Володя Байков каждому оператору дал четкое задание. Нашему асу — Михаилу Федоровичу Ошуркову — снимать крупно вождя, трибуну и все, что там происходит, а мне — высший пилотаж и реакцию народа. Я пользовался длиннофокусной оптикой и телеобъективом 500. В промежутках между двумя пролетами решил заглянуть на Сталина этим объективом. На этот раз я увидел его так близко, как никогда. Даже почему-то мне стало страшно. Он стоял совсем рядом — передо мной. Можно было дотронуться до него. Его лицо крупно — во весь кадр. Правильный овал лица, чуть тронутого не то мелкой оспой, не то непонятной рябью. Я даже оглянулся, не следит ли кто за мной.

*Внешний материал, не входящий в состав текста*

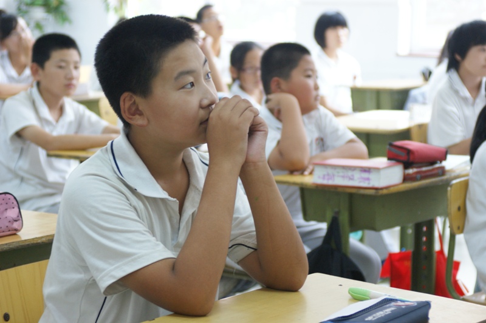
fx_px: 910
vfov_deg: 20.1
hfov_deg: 29.9
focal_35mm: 68
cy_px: 162
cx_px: 243
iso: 400
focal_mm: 45
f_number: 4
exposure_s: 1/20
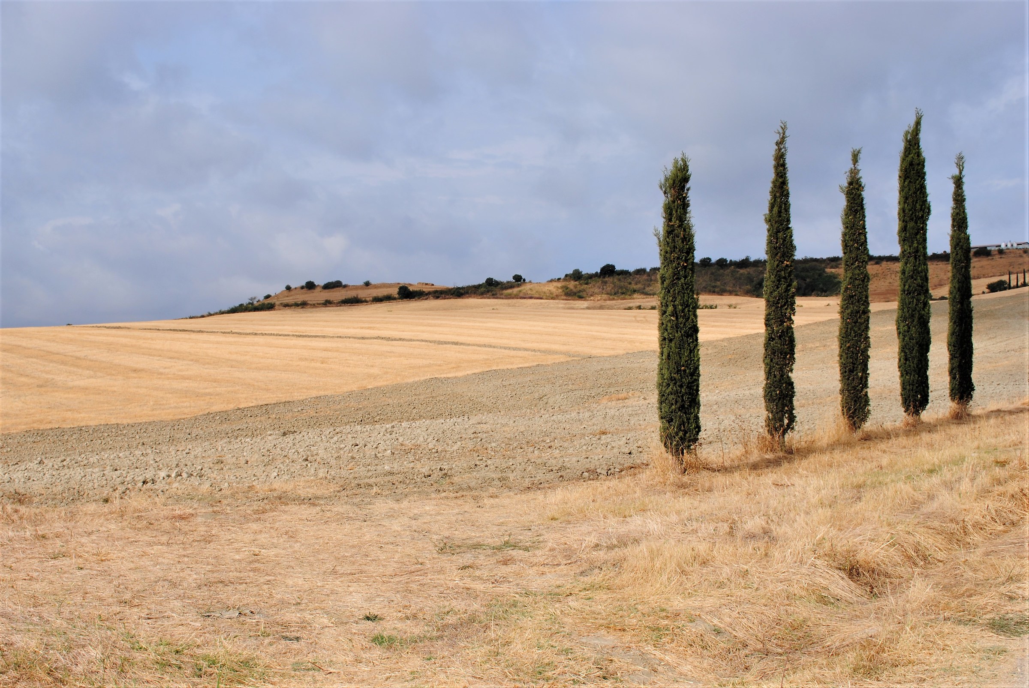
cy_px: 344
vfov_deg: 32.0
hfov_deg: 46.4
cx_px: 514
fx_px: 1202
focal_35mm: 42
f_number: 9
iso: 100
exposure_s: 1/320
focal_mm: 28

Рыжеватые усы с проседью прикрывали мягкую скупую улыбку. Его немного прищуренные — живые веселые глаза с оранжевой искоркой, показалось мне, все время улыбались. Я смотрел в объектив, разглядывая с большим любопытством «Великого вождя человечества», и совсем не волновался — как тогда, на Красной площади, в первый раз. Этот короткий взгляд прервал нарастающий рев эскадрильи тяжелых, новой конструкции, надвигающихся на Тушино бомбардировщиков. Я продолжил съемку парада, а в мыслях был Он…
«Нет, нет, мама, конечно, не права. Он ни в чем не виноват — он слишком высоко — до него невозможно дотянуться… И этим кто-то пользуется».